# Given data start

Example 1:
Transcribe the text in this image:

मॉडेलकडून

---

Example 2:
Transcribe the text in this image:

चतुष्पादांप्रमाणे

# Given data end

Arrange the lines of all the rows above as a JSON list of strings, with one string for each line and blank lines left out.

■ Solution to this problem:
[
  "Example 1:",
  "Transcribe the text in this image:",
  "मॉडेलकडून",
  "---",
  "Example 2:",
  "Transcribe the text in this image:",
  "चतुष्पादांप्रमाणे"
]